When it came time for the principal, Mr. LeTendre, to introduce Bill, he dropped a bombshell: Bill couldn't speak because he had been in a serious automobile accident the night before and was at that moment in critical condition in a local hospital. An audible gasp arose from the audience, and I sat frozen in my seat, horrified by this hideous news. However, before I could fully collect my thoughts, a voice from a wing of the stage cried out, "No, no! Please, wait!" and to everyone's astonishment, Bill came rolling out in a wheelchair, wrapped in bandages from head to toe, like a mummy.
Bill's gag was one of those brilliant ideas that plays better in the
conception than in the execution. As relieved as I was to realize that
Bill wasn't really injured, I was appalled by the trick he had played on
everyone and felt personally hurt that he hadn't let me in on the gag in
advance. I wouldn't be surprised if he lost that election because others
shared some of my revulsion. Still, the sheer originality of the gag was
typically Bill.
Our Last Meeting
That afternoon I spent with Bill in 1978 is now itself so far in the past that I remember very little about it, apart from general impressions. Bill was slim and fit and had a neatly trimmed beard and seemed full of energy. He showed me some of the paintings he was working on, and I was impressed by both the realism of his representational work and the boldness of his concepts. At that time his professional career must have been just taking off, as he told me that he was making barely five thousand dollars a year.
We talked together for about four hours. Afterward, it struck me as remarkable that we had said almost nothing about old times. Our conversation had been almost entirely about recent developments in our lives, what we were doing at the time, and our thoughts about the future.

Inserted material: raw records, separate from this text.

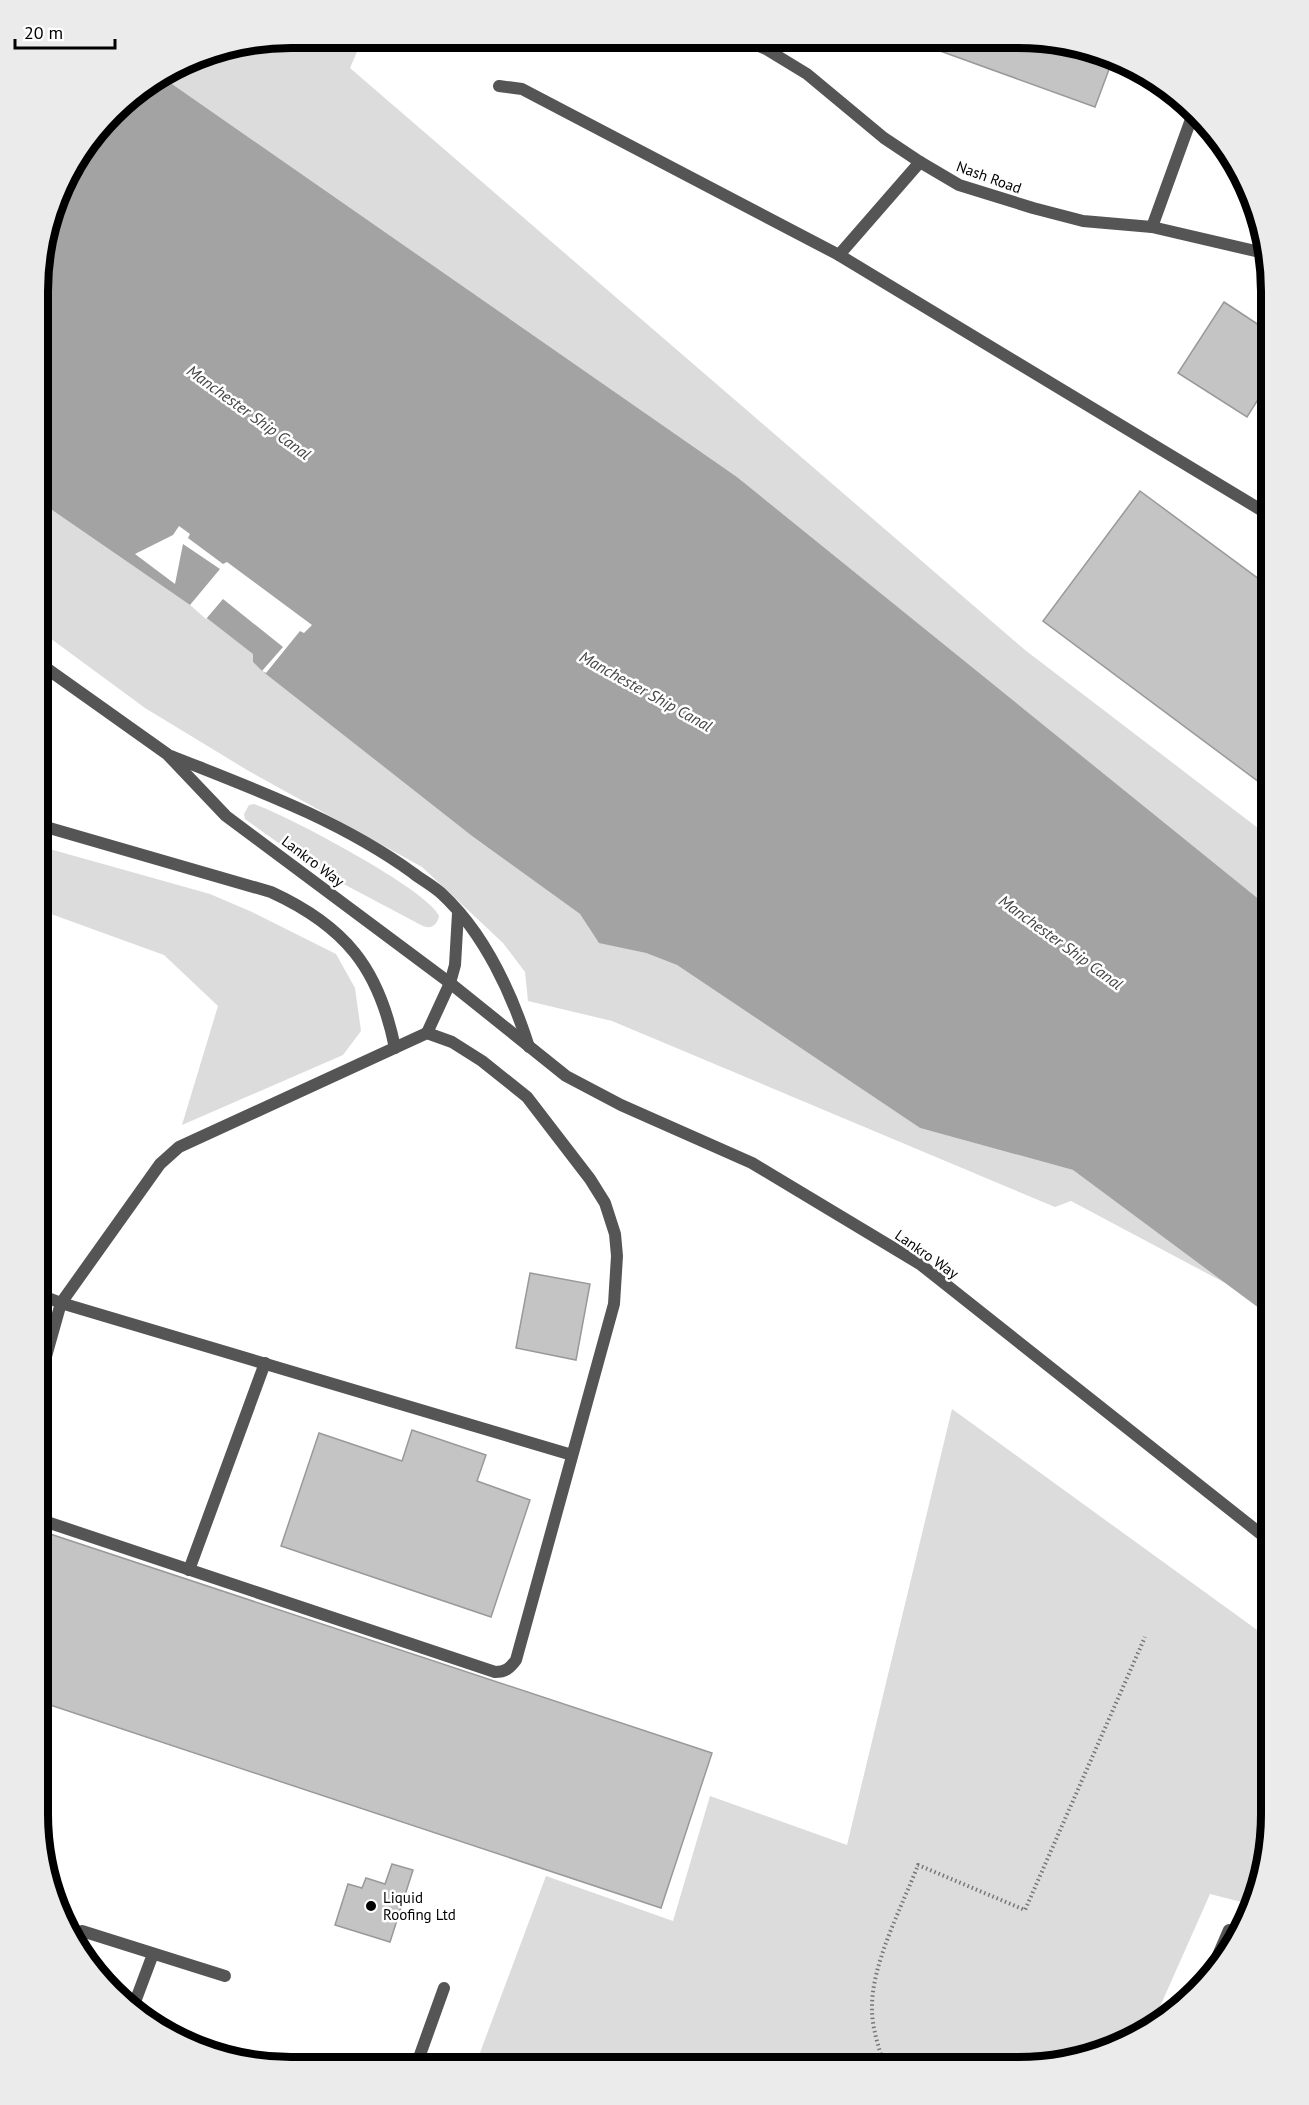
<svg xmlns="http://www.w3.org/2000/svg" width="1309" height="2105" font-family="'PT Sans',sans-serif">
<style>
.green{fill:#dcdcdc}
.water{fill:#a3a3a3}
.pier{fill:#fff}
.building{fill:#c4c4c4;stroke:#999;stroke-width:1.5}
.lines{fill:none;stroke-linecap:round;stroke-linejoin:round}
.path{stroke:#777;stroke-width:4;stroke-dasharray:1.5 3;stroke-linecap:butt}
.lane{stroke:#555;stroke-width:12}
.street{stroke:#555;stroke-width:12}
.poi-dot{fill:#000;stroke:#fff;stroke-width:2}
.labels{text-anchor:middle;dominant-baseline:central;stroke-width:5;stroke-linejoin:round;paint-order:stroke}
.street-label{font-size:15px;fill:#000;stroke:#fff}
.poi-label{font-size:15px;fill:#000;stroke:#fff;text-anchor:start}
.water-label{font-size:16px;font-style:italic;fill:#444;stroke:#fff}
.rim{fill:none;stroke:#000;stroke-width:8}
</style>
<rect width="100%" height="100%" fill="#fff"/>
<!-- green -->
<g class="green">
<polygon points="291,38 363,38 350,68 1025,650 1271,838 1271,909 737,477 162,77 194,57"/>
<polygon points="39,501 190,605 254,654 253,662 262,671 472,836 580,914 599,942 646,953 677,965 920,1128 1073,1170 1227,1284 1071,1201 1055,1207 612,1021 528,1001 525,972 503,943 422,867 247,770 145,708 39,630"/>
<path d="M254 804C285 814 430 891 439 916 437 926 430 930 421 925L336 880 291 852 245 819 244 814 249 805Z"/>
<polygon points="39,846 210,894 252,912 336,954 355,988 361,1031 343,1055 182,1125 218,1006 164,955 51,914 39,942"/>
<polygon points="952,1409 1271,1640 1271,1831 1258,1896 1253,1905 1210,1894 1151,2027 1115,2048 1019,2067 475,2066 546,1876 673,1921 710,1796 847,1845"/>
</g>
<!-- water -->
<polygon class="water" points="162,77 737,477 1271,909 1271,1317 1073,1170 920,1128 677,965 646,953 599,943 580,914 472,836 262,671 253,662 253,654 190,605 39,501 40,258 64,178 123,101"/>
<!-- pier -->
<polygon class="pier" points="179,526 190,534 188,538 223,564 227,562 312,625 304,633 300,631 266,673 262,671 283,647 223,599 206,619 190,605 220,569 183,544 175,584 135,554 173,535"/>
<!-- building -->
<g class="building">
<polygon points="907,39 1052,40 1114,56 1095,107"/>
<polygon points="1224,302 1271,333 1271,379 1247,417 1178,373"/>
<polygon points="1140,491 1271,588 1271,791 1043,621"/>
<polygon points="530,1273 590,1284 576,1360 516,1348"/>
<polygon points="412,1430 486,1455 477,1481 530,1500 491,1617 281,1546 319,1433 402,1461"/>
<polygon points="38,1530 712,1753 661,1908 38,1701"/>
<polygon points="392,1864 413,1870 390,1942 335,1925 348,1884 362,1888 366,1878 385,1884"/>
</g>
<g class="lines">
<!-- path -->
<path class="path" d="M885 2067C879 2049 872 2028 872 2009 871 1964 902 1907 918 1865L1025 1910 1145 1637"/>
<!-- lane -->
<g class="lane">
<polyline points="499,86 522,89 839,255"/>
<polyline points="920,162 839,255 1271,516"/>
<polyline points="1152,227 1194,111"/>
<polyline points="39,663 167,754 226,816 450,983 566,1076 621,1105 752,1163 920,1264 1271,1542"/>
<path d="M171 756C254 789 340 820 413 873 422 880 433 886 442 894 484 933 512 994 529 1047"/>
<path d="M39 825 271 892C345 926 379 968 395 1048"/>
<polyline points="427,1033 450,983 455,965 458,913"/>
<polyline points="38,1385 61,1303 38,1294"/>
<path d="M38 1519 495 1672C506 1672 510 1668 516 1660L614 1304 617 1256 615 1234 605 1203 590 1179 527 1097 482 1061 452 1042 427 1033 179 1147 160 1164 61 1303 572 1455"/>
<polyline points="189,1570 265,1363"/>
<polyline points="82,1931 225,1976"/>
<polyline points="132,2010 153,1954"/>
</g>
<!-- street -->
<g class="street">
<polyline points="742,39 766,49 807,74 884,138 920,162 959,185 1033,208 1083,221 1152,227 1264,253"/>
<polyline points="1207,1981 1229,1930"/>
<polyline points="416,2066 444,1988"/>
</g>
</g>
<!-- markers -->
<circle class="poi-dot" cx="371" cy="1906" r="6"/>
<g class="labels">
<!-- street labels -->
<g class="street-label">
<text transform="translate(989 177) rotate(20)">Nash Road</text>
<text transform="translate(313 861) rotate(37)">Lankro Way</text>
<text transform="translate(927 1254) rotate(35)">Lankro Way</text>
</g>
<!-- poi labels -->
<g class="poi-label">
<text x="383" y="1897">Liquid<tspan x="383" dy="17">Roofing Ltd</tspan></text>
</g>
<!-- water labels -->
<g class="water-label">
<text transform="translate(249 412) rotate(36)">Manchester Ship Canal</text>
<text transform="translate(646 691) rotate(29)">Manchester Ship Canal</text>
<text transform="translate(1061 942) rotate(36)">Manchester Ship Canal</text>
</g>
</g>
<!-- crop -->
<path d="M0 0H1309V2105H0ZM291 48H1018A243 243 0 0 1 1261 291V1814A243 243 0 0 1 1018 2057H291A243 243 0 0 1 48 1814V291A243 243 0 0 1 291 48Z" fill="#ebebeb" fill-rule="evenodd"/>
<path class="rim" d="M291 48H1018A243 243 0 0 1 1261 291V1814A243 243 0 0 1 1018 2057H291A243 243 0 0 1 48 1814V291A243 243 0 0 1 291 48Z"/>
<!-- scale -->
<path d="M15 39v9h100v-9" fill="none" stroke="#000000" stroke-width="3"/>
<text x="24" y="39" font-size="18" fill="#000000" stroke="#ffffff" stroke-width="4.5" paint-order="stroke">20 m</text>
</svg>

One of the recent developments that Bill talked about was his marriage.
As I mentioned earlier, he was then separated from his wife Linda. However,
he still loved her and thought he might eventually go back to her. He seemed
to regard his relationship with his male partner as an experiment. Bill
also said something that afternoon that puzzled me, but the harsh truth
of his remarks came back to haunt me several years later. He made several
comments about how "painful" life could be. He was obviously alluding to
the pain that he felt in not being able to make his marriage work, as well
as the pain he knew his wife was suffering. At the time, I was generally
content and happily married, and my own life had been blessedly free of
personal losses and troubles. I simply couldn't understand what this great
"pain" was that Bill was talking about. Five years later, however, when
my wife left me, I began to understand exactly what Bill had meant, and
I still often think about what he said that day.
A Summing Up
Although I'm now left mostly with general impressions and a few sketchy anecdotes about Bill, I'm nevertheless certain about the impression that he made on my life. He taught me a great deal about not being afraid to take chances or to be different. He also helped me unleash creative powers of my own that have served me well as a writer. I take some pride in having done more than a few things in my lifetime that were different, and even a few things that took some courage. I feel that I'm anything but conventional and hope that I'm not going too far in saying that some small part of Bill lives on within me. I wish he were here now, so I could thank him.